***** SELECTED PASSAGE *****

Ripple CTO David Schwartz and Craig Wright, posting under the pseudonym S. Tominaga recently, exchanged sharp arguments on X. Wright directly accused Schwartz of attempting to project control mechanisms, which he believes are characteristic of XRP, onto systems that lack centralized governance, such as Bitcoin.
The trigger for the dispute was Wright’s claim that a stable protocol does not require authority or coordination. David Schwartz called this “nonsense,” arguing that maintaining the status quo is not the absence of action but an active process.
Why Wright claims Schwartz misunderstands decentralization
According to Schwartz, if there are groups that want to change the system, they must be actively restrained from doing so, using the same mechanisms that could otherwise be used to implement changes.
Wright responded by accusing Schwartz of bias. He stated that Schwartz is basing his reasoning on the Ripple model, where changes are expected, coordinated and imposed, and is incorrectly presenting it as a universal standard.

*****

TO DO -
(a) Answer these questions from the article about the Schwartz–Wright exchange:
(i) What pseudonym was Craig Wright posting under?
(ii) What word did David Schwartz use for Wright's claim about a stable protocol?
(iii) Which model does Wright say Schwartz bases his reasoning on?
(b) Copy the article about the Schwartz–Wright exchange from "The trigger for" to "to implement changes.".
Rely only on the article about the Schwartz–Wright exchange.

***** EXTRACTED MATERIAL *****

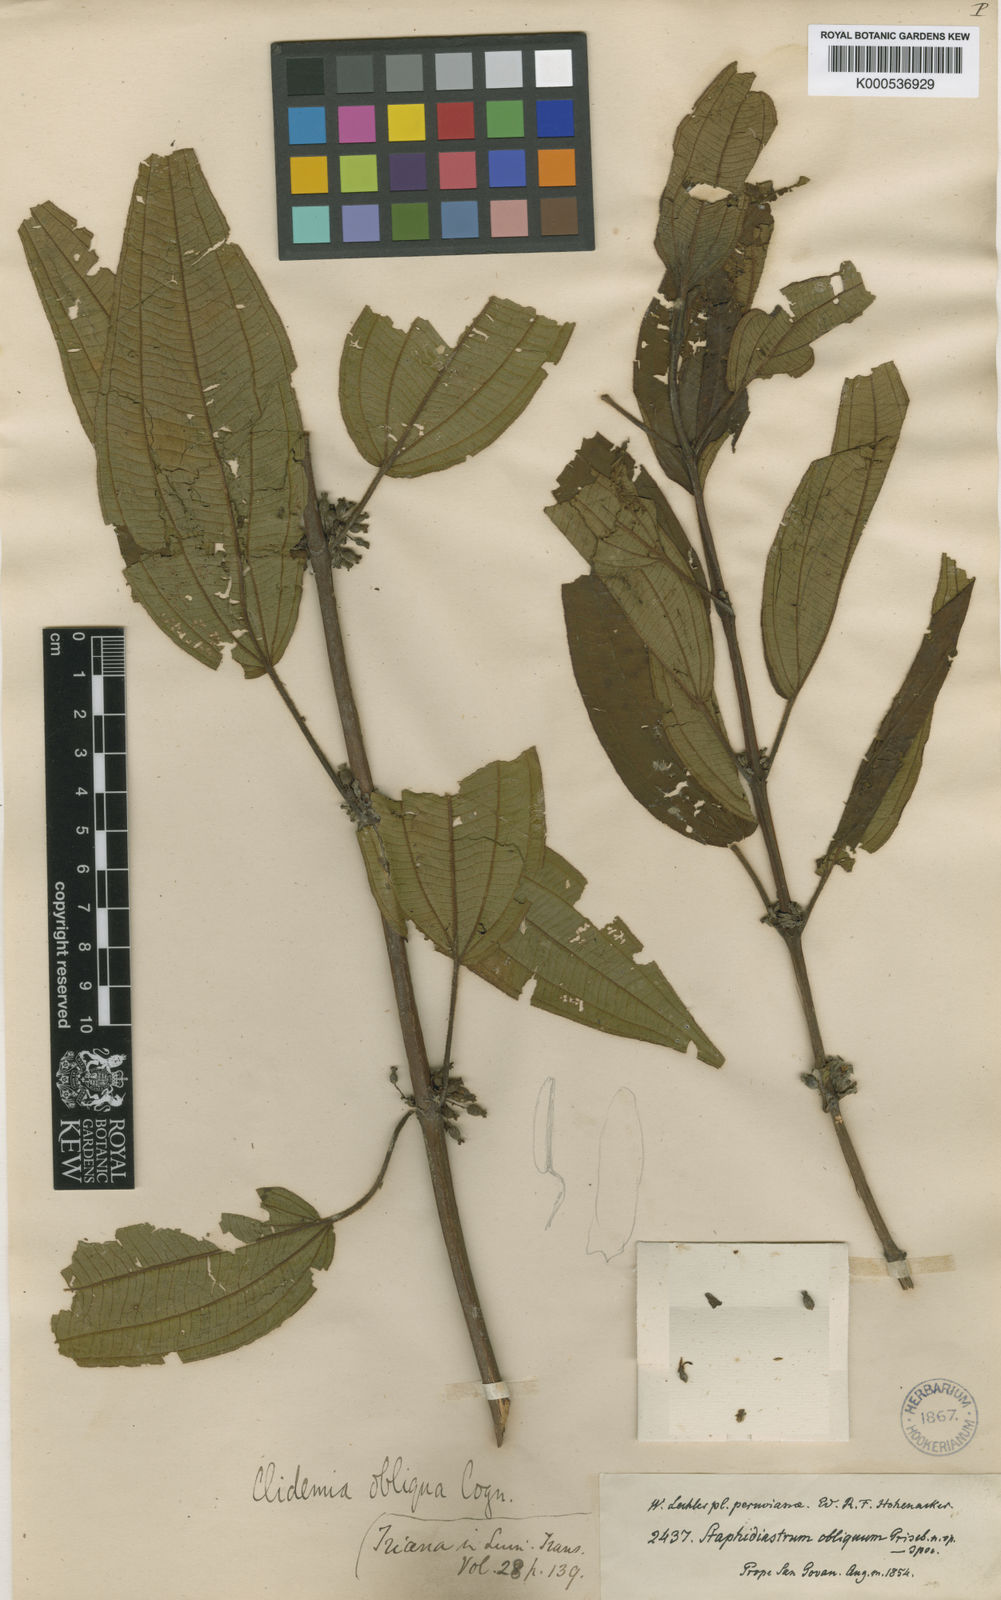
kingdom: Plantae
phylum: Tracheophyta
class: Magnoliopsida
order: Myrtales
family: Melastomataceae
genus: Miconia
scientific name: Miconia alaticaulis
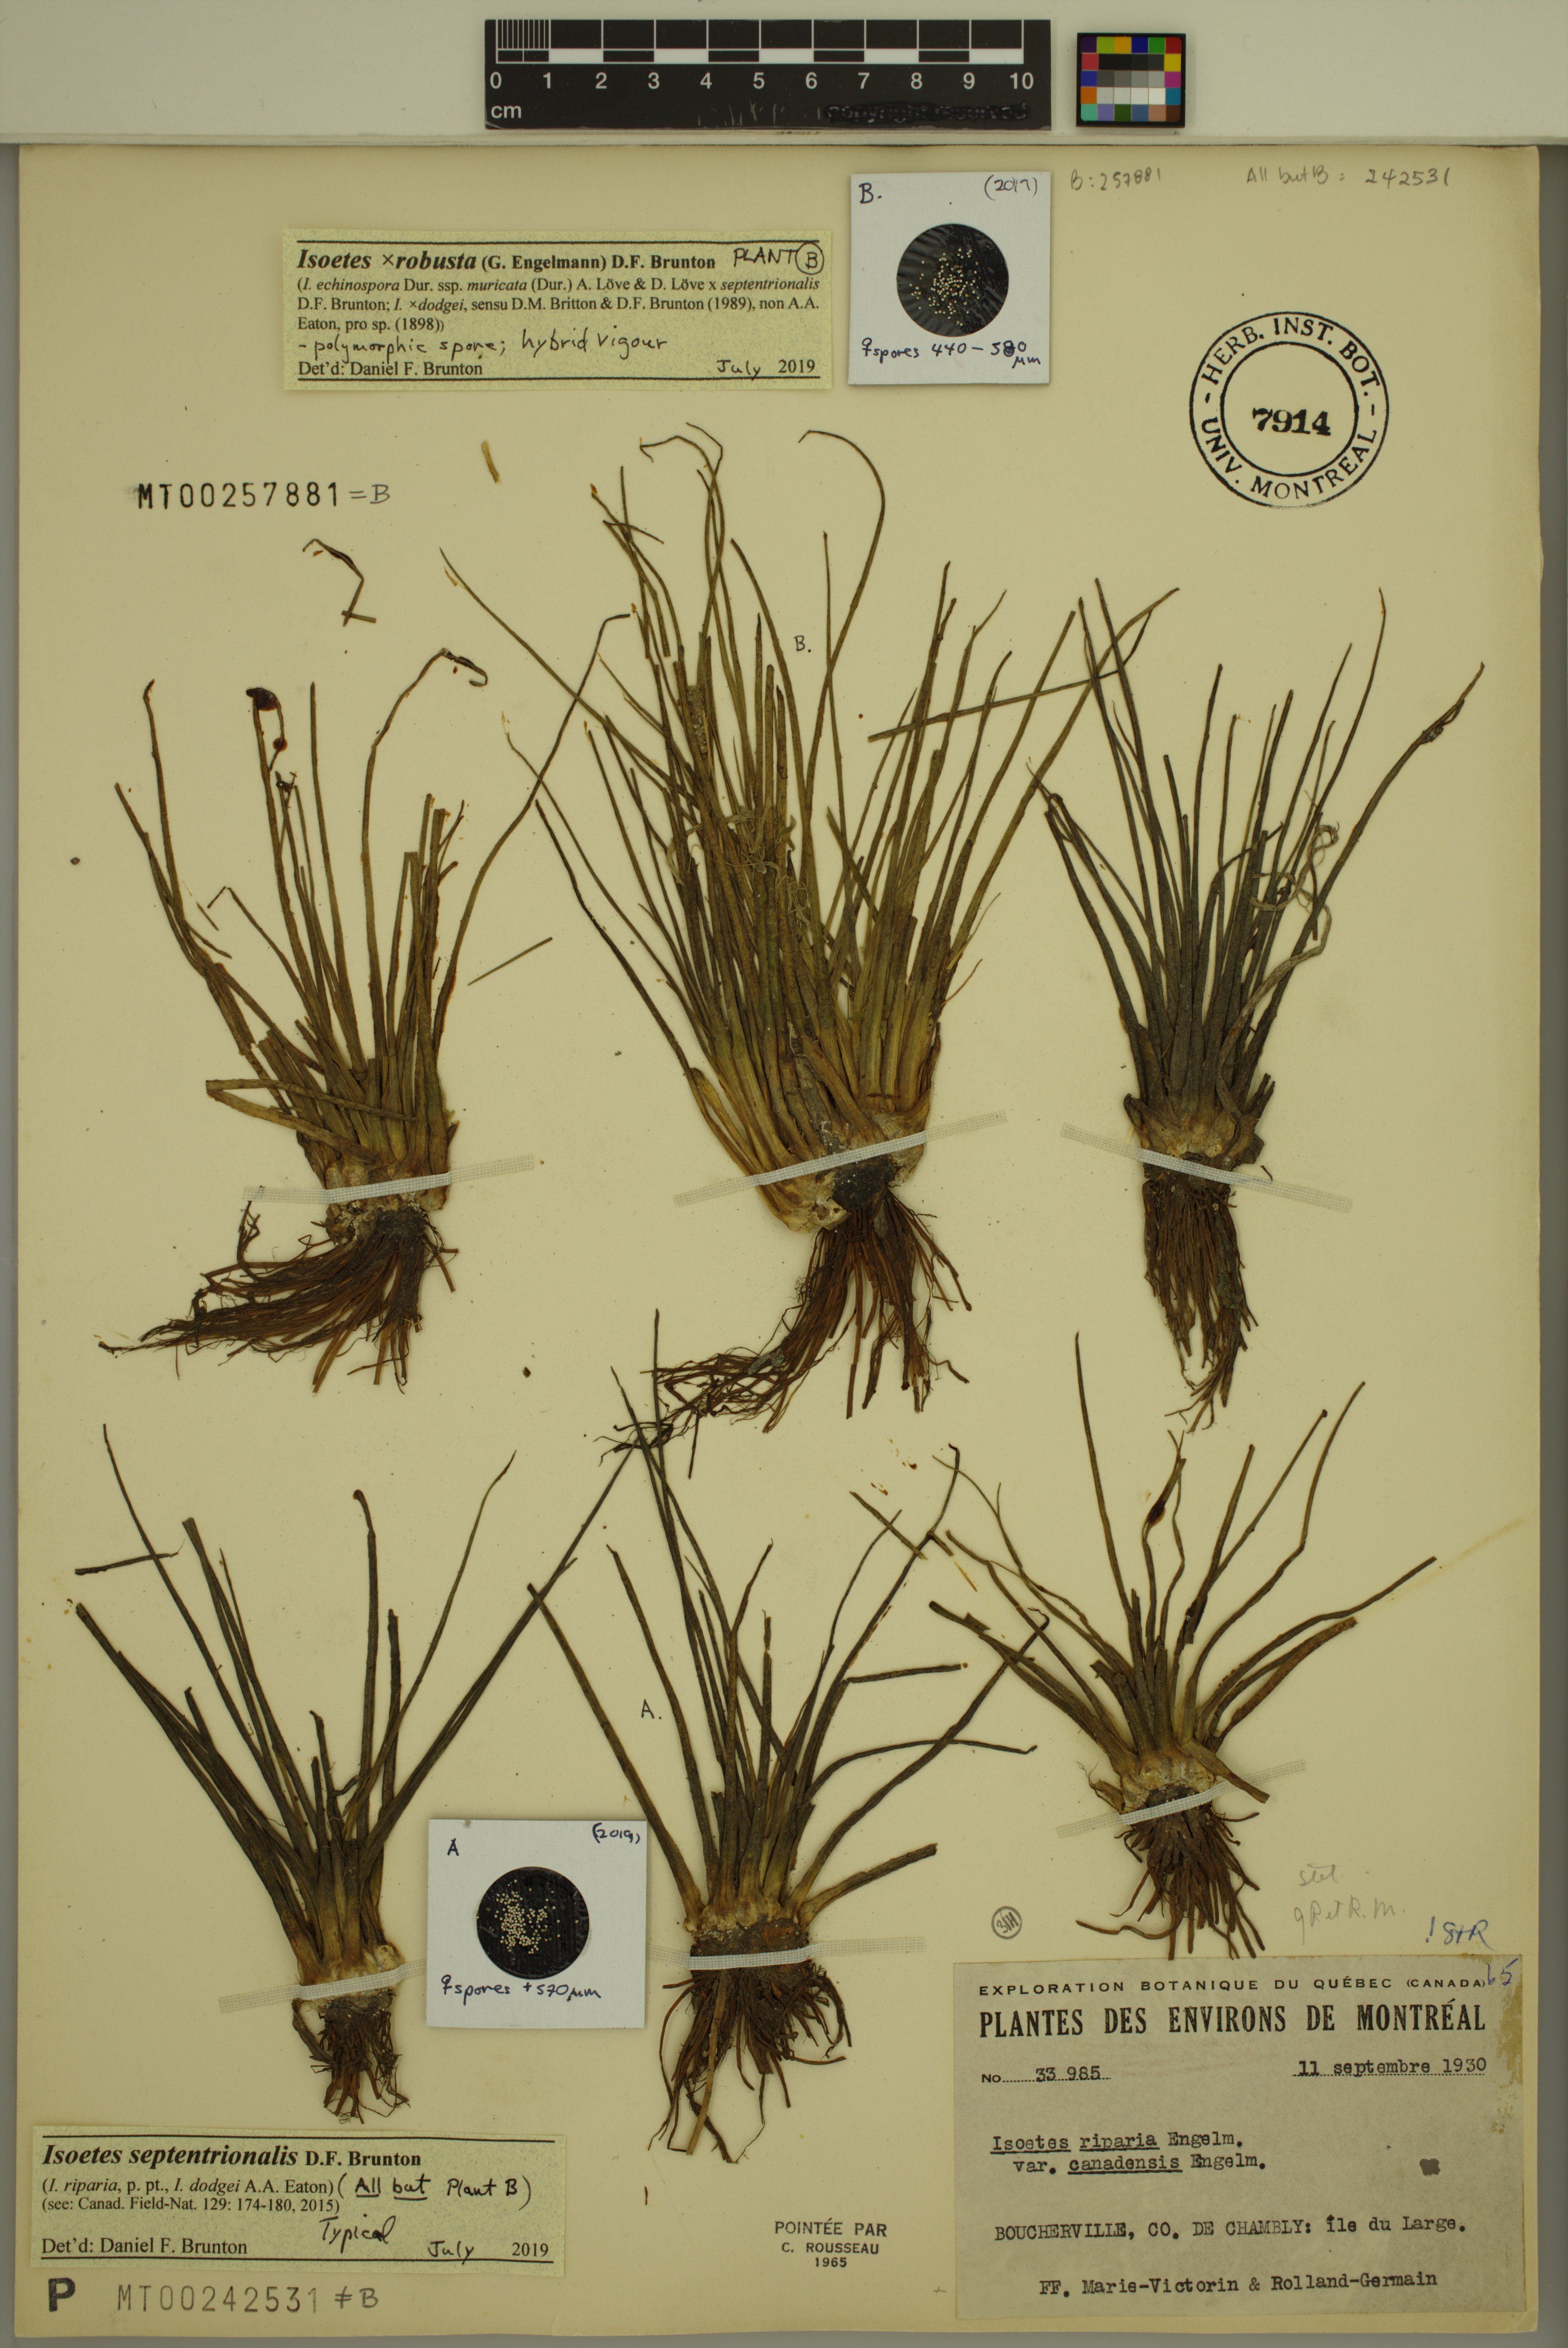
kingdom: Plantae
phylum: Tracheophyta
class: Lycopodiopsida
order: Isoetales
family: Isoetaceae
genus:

*****

RESPONSES BY TASK -
(a)
(i) S. Tominaga
(ii) "Nonsense"
(iii) The Ripple model

(b)
The trigger for the dispute was Wright’s claim that a stable protocol does not require authority or coordination. David Schwartz called this “nonsense,” arguing that maintaining the status quo is not the absence of action but an active process.
Why Wright claims Schwartz misunderstands decentralization
According to Schwartz, if there are groups that want to change the system, they must be actively restrained from doing so, using the same mechanisms that could otherwise be used to implement changes.